**Data below**
((
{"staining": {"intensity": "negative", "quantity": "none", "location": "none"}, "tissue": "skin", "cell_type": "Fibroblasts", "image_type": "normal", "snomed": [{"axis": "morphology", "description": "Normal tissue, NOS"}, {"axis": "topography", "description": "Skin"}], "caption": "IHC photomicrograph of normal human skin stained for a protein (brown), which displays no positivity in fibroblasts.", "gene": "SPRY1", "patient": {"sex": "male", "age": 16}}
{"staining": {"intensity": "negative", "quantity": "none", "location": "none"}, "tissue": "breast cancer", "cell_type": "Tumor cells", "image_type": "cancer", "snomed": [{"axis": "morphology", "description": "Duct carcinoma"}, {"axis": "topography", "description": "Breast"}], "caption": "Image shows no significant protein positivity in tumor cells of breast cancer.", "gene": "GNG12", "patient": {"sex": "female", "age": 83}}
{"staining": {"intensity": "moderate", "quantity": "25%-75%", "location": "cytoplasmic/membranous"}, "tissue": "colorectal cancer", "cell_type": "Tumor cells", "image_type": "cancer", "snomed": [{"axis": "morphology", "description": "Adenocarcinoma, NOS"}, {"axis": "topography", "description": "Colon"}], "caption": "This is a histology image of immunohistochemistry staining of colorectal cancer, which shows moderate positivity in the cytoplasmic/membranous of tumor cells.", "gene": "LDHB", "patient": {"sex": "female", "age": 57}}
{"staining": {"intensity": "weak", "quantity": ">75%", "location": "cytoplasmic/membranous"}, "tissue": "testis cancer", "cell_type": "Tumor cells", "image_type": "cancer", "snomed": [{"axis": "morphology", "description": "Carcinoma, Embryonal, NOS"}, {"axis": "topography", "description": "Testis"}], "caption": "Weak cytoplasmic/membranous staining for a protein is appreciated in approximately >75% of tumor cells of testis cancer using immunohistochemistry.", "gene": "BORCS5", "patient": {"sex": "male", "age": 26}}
))
**Problem**
The answer must contain every line of the material, unchanged.

**Result of the task**
{"staining": {"intensity": "negative", "quantity": "none", "location": "none"}, "tissue": "skin", "cell_type": "Fibroblasts", "image_type": "normal", "snomed": [{"axis": "morphology", "description": "Normal tissue, NOS"}, {"axis": "topography", "description": "Skin"}], "caption": "IHC photomicrograph of normal human skin stained for a protein (brown), which displays no positivity in fibroblasts.", "gene": "SPRY1", "patient": {"sex": "male", "age": 16}}
{"staining": {"intensity": "negative", "quantity": "none", "location": "none"}, "tissue": "breast cancer", "cell_type": "Tumor cells", "image_type": "cancer", "snomed": [{"axis": "morphology", "description": "Duct carcinoma"}, {"axis": "topography", "description": "Breast"}], "caption": "Image shows no significant protein positivity in tumor cells of breast cancer.", "gene": "GNG12", "patient": {"sex": "female", "age": 83}}
{"staining": {"intensity": "moderate", "quantity": "25%-75%", "location": "cytoplasmic/membranous"}, "tissue": "colorectal cancer", "cell_type": "Tumor cells", "image_type": "cancer", "snomed": [{"axis": "morphology", "description": "Adenocarcinoma, NOS"}, {"axis": "topography", "description": "Colon"}], "caption": "This is a histology image of immunohistochemistry staining of colorectal cancer, which shows moderate positivity in the cytoplasmic/membranous of tumor cells.", "gene": "LDHB", "patient": {"sex": "female", "age": 57}}
{"staining": {"intensity": "weak", "quantity": ">75%", "location": "cytoplasmic/membranous"}, "tissue": "testis cancer", "cell_type": "Tumor cells", "image_type": "cancer", "snomed": [{"axis": "morphology", "description": "Carcinoma, Embryonal, NOS"}, {"axis": "topography", "description": "Testis"}], "caption": "Weak cytoplasmic/membranous staining for a protein is appreciated in approximately >75% of tumor cells of testis cancer using immunohistochemistry.", "gene": "BORCS5", "patient": {"sex": "male", "age": 26}}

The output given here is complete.